The Heat of the Day, The Death of the Heart and the late masterpiece Eva Trout are among the finest English novels written in the mid-to-late-twentieth century.
In her brittle, mannered prose, Elizabeth Bowen caught the painfulness of love and its all-consuming pain. In Eva Trout (SPOILER ALERT!), there aches, throughout the comedy, the yearning for a child by a galumphing, tall, emotionally deprived woman.
It was no surprise to discover, when Elizabeth Bowen’s biography came to be written, how often she fell in love. Notably tall, and with a stammer, she communicated awkwardly with others.
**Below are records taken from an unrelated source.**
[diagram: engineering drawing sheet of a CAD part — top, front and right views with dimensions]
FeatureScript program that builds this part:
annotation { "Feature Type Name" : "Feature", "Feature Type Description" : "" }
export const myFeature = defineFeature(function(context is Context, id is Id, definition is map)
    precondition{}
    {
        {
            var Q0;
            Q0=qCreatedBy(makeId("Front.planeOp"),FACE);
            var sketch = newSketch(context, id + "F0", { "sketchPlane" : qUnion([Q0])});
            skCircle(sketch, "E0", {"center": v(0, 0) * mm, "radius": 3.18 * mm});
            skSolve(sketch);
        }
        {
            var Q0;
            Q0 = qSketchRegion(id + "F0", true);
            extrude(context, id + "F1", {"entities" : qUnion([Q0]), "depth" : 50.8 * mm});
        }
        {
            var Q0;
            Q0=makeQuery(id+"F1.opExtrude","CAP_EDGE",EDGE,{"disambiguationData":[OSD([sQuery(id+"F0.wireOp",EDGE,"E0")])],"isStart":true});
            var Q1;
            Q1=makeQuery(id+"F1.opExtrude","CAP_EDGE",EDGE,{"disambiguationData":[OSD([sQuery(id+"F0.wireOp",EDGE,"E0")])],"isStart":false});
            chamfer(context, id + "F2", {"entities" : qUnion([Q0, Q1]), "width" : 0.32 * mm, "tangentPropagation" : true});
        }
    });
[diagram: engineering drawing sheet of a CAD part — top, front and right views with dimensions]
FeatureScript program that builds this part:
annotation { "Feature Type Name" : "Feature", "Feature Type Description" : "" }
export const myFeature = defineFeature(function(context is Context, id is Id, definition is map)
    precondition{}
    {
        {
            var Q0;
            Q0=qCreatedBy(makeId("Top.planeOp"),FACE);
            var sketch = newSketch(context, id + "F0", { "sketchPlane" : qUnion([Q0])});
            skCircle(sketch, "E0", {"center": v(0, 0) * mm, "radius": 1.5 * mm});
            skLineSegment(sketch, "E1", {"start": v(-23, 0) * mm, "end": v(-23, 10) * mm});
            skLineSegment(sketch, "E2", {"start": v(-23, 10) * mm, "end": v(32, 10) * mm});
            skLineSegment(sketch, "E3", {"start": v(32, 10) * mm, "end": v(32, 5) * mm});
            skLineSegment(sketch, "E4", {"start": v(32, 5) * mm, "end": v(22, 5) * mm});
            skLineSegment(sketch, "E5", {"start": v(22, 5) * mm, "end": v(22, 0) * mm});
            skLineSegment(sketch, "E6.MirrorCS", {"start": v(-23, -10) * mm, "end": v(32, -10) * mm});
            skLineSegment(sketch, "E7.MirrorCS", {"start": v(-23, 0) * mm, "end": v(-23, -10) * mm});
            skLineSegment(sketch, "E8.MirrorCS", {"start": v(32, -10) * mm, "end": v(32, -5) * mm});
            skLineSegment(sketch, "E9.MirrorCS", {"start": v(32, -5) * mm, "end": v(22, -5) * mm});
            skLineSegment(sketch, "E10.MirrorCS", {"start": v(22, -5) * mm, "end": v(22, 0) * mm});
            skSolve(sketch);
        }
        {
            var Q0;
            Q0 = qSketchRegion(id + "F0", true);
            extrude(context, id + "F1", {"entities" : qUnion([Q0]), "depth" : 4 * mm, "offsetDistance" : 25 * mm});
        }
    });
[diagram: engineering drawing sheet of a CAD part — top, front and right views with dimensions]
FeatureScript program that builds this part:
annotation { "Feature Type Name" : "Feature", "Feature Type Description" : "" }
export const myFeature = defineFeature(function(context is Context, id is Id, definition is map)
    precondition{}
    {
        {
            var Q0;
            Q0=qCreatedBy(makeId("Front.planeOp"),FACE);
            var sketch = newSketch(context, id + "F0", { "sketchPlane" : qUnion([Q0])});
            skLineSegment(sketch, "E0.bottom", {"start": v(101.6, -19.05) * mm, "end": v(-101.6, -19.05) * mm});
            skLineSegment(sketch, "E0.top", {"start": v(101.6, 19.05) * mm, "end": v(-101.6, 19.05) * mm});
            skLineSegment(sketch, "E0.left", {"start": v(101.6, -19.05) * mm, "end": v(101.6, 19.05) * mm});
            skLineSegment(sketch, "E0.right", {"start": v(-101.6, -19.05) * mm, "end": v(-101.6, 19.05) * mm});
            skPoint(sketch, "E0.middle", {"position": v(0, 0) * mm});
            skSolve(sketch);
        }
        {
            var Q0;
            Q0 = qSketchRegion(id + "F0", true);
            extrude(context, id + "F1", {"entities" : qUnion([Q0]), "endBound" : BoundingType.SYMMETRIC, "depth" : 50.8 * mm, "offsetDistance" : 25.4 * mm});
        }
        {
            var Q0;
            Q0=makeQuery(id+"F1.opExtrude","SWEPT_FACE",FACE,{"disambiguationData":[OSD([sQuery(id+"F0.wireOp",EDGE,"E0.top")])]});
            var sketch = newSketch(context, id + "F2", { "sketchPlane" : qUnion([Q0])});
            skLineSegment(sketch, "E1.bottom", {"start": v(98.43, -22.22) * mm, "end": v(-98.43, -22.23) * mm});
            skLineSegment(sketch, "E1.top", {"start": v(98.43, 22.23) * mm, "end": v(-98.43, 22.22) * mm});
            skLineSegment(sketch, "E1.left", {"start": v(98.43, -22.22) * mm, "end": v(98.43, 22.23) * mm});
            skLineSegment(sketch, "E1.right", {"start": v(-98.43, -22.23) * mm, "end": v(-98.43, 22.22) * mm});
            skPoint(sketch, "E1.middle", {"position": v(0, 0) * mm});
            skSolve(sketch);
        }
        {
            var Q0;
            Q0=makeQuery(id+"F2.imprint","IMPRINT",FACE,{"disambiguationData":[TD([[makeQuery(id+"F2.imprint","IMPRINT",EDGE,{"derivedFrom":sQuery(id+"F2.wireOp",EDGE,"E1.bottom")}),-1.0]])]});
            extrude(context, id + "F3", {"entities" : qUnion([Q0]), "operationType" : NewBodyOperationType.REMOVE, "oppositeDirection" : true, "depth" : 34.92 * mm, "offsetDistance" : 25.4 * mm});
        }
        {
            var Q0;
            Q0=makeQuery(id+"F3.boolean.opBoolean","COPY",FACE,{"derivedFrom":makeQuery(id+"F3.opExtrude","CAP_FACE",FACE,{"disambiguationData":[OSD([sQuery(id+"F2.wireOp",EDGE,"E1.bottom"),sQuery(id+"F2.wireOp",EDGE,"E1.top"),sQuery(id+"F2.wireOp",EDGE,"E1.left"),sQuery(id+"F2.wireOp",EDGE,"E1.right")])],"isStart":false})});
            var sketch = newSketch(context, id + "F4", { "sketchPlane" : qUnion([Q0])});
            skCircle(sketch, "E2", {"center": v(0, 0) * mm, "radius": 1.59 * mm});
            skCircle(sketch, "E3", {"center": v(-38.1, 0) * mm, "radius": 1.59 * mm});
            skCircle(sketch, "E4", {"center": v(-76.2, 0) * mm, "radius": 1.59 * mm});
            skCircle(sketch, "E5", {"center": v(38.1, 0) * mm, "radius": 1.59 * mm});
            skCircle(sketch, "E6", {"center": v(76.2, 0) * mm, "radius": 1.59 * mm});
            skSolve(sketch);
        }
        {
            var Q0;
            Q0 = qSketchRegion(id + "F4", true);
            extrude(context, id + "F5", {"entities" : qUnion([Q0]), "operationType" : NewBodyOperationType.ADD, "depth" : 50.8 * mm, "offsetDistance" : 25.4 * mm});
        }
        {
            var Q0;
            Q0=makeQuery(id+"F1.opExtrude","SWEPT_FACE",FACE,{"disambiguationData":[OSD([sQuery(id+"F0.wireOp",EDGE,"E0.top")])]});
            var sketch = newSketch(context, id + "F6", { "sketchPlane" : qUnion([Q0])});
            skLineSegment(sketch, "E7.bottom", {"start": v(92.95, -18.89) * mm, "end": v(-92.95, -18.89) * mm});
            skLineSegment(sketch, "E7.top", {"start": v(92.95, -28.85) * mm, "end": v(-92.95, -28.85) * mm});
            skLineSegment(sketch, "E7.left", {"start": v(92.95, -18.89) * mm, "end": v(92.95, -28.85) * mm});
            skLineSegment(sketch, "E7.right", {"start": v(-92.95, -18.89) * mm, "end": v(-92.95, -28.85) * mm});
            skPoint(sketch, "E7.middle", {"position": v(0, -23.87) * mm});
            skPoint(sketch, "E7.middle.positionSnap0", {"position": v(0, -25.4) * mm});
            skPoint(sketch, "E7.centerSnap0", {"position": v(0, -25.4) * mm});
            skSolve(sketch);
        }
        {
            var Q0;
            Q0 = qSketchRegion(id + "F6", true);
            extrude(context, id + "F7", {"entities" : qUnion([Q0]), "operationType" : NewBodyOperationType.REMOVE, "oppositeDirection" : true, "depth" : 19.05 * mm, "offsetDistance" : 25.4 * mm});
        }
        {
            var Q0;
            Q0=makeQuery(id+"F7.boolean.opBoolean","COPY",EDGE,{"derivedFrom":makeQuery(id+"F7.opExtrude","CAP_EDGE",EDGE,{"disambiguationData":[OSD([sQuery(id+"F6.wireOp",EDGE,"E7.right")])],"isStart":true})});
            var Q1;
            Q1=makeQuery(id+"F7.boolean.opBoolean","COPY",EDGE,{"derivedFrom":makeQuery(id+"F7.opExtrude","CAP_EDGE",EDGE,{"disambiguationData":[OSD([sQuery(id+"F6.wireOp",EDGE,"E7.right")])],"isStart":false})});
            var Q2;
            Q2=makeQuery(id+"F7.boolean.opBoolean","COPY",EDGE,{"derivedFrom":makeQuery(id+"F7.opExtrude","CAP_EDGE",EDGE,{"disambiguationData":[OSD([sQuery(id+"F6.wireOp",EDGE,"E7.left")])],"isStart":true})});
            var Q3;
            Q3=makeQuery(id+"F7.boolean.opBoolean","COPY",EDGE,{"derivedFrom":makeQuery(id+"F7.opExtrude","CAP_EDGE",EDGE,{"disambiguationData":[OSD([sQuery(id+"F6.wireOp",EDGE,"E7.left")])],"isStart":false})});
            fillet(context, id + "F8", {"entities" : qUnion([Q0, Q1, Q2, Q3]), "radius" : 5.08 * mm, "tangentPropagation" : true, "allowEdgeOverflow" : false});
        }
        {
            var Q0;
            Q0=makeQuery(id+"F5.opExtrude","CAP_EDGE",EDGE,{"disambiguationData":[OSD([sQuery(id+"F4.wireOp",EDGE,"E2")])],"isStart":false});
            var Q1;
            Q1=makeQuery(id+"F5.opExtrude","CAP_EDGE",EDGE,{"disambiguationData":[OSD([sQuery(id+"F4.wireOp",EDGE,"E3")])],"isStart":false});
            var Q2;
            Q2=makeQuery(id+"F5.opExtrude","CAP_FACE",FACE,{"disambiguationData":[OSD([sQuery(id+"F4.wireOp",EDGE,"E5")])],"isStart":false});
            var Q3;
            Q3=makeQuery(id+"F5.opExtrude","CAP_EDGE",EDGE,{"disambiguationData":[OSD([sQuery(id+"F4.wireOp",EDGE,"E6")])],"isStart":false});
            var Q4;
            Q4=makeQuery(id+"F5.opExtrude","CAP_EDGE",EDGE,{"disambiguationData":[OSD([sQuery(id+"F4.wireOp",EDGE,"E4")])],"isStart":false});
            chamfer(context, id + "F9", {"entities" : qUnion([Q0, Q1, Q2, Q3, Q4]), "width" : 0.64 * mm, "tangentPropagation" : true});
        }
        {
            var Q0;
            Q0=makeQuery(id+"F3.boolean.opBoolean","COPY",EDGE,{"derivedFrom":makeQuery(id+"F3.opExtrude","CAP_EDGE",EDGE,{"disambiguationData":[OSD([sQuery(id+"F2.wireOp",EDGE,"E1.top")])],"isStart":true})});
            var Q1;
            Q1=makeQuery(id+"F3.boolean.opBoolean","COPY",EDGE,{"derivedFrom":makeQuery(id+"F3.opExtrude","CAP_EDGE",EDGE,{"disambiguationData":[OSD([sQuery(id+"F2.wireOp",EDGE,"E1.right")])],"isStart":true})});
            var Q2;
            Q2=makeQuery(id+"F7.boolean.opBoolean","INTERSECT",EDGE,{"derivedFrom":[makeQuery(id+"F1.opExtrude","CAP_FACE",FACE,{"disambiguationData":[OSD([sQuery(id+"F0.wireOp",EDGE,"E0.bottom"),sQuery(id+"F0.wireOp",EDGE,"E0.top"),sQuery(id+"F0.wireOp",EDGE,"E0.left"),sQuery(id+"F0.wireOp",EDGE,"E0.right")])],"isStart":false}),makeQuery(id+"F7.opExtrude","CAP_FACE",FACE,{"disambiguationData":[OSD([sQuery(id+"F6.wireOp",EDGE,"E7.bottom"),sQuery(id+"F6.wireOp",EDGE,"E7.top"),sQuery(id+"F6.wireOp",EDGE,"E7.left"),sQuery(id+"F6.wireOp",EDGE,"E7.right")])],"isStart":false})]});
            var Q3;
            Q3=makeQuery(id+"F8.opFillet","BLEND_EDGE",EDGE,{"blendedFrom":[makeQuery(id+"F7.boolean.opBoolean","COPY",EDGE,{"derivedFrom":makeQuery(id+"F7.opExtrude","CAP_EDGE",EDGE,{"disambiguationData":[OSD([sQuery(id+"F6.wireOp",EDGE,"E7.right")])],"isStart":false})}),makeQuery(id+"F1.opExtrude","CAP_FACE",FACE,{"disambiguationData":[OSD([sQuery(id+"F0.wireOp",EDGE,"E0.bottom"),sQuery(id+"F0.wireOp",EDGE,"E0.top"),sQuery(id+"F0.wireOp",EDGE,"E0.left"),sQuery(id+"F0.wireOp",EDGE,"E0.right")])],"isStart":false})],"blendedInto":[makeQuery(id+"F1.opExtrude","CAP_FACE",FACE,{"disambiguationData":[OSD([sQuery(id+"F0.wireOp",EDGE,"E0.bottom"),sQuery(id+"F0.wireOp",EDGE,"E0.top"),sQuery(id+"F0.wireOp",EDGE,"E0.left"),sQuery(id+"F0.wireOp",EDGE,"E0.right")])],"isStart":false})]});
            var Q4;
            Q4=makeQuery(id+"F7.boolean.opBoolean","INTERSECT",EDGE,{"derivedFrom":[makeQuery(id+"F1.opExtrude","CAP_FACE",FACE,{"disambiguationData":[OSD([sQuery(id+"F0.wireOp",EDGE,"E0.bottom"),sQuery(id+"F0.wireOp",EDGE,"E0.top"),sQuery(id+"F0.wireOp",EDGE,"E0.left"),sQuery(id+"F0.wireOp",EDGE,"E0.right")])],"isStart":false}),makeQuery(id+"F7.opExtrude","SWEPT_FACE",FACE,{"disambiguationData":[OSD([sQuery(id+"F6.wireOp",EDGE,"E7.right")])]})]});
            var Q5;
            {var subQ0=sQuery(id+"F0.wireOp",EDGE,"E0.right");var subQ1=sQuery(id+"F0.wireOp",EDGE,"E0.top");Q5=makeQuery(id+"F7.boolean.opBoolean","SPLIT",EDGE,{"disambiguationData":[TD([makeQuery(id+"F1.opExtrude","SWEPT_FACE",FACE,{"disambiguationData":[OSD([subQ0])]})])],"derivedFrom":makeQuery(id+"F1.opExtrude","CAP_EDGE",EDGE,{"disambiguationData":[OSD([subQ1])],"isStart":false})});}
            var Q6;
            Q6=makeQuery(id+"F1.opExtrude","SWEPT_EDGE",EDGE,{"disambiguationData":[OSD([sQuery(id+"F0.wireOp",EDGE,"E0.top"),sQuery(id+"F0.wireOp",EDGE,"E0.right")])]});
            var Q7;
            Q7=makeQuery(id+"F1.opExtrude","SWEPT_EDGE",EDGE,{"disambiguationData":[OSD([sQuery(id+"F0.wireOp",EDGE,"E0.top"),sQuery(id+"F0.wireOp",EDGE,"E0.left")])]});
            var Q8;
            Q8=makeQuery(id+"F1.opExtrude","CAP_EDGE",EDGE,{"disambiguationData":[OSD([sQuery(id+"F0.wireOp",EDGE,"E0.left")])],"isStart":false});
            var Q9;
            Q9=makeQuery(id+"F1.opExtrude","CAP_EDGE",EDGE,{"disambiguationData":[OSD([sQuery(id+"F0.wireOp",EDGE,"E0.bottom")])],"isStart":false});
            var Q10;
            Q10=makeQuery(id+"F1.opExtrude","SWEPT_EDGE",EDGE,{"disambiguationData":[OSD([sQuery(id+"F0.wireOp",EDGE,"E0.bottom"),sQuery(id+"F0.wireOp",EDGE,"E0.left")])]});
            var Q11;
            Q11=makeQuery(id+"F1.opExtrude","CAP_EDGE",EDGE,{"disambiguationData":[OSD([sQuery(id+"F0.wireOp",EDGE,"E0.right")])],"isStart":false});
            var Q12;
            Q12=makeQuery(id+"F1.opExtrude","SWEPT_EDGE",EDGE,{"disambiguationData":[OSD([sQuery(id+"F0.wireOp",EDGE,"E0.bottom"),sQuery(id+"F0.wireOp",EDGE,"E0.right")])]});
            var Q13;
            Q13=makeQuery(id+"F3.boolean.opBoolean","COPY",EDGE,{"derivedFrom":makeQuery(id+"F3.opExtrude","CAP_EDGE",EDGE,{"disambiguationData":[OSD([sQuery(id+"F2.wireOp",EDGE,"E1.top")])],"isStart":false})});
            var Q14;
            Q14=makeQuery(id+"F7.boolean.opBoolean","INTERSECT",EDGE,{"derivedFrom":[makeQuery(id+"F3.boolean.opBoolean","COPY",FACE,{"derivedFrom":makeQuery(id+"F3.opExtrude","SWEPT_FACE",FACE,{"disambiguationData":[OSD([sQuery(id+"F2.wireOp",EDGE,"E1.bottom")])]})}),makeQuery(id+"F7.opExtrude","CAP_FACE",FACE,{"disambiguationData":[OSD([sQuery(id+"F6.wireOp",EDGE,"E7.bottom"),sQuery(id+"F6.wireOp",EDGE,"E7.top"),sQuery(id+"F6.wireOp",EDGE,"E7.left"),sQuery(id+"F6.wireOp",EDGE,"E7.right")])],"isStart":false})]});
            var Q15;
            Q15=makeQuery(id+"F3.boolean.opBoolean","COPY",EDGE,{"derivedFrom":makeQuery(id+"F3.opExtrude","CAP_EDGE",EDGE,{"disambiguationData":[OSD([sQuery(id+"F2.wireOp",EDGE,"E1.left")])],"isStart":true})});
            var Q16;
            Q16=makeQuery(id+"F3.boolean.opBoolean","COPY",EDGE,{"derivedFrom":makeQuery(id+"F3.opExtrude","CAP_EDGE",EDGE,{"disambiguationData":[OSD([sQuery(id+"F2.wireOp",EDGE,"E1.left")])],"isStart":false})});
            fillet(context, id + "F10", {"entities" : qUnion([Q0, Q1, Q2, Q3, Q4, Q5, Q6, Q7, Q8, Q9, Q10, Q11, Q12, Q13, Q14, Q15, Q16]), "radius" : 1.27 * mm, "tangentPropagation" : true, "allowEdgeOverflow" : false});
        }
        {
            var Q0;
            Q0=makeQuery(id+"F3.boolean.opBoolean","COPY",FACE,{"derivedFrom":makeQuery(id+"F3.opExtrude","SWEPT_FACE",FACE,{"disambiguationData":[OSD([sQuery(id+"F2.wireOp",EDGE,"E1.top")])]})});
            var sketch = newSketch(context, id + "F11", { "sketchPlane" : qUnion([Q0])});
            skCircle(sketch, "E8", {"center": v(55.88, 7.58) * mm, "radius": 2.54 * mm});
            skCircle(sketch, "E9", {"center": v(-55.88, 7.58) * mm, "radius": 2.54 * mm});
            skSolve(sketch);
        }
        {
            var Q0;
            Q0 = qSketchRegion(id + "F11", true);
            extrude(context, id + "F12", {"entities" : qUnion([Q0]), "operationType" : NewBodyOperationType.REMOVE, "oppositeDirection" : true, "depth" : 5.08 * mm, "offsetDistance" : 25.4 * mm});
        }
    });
She lived in the days of class distinction, and to be upper class – her manner was notably grande dame – cut her off from the many. She was the only child of the Irish country house – Bowen’s Court, County Cork, demolished by a property developer after she sold it in 1959. Her history of it is a grief-stricken threnody for the enlightened Ireland of Lady Gregory.
Julia Parry’s very moving new book talks about the love affair between her grandfather, Humphry House, and Elizabeth Bowen. This took place when House was a don at Oxford, in his early twenties, in the process both of getting married and of establishing himself as one of the foremost scholars of Victorian literature – editor of Hopkins, author of a superb study of Dickens.
The most chilling letter in the volume tries, falteringly, to explain why he had not told her that his wife was expecting a baby.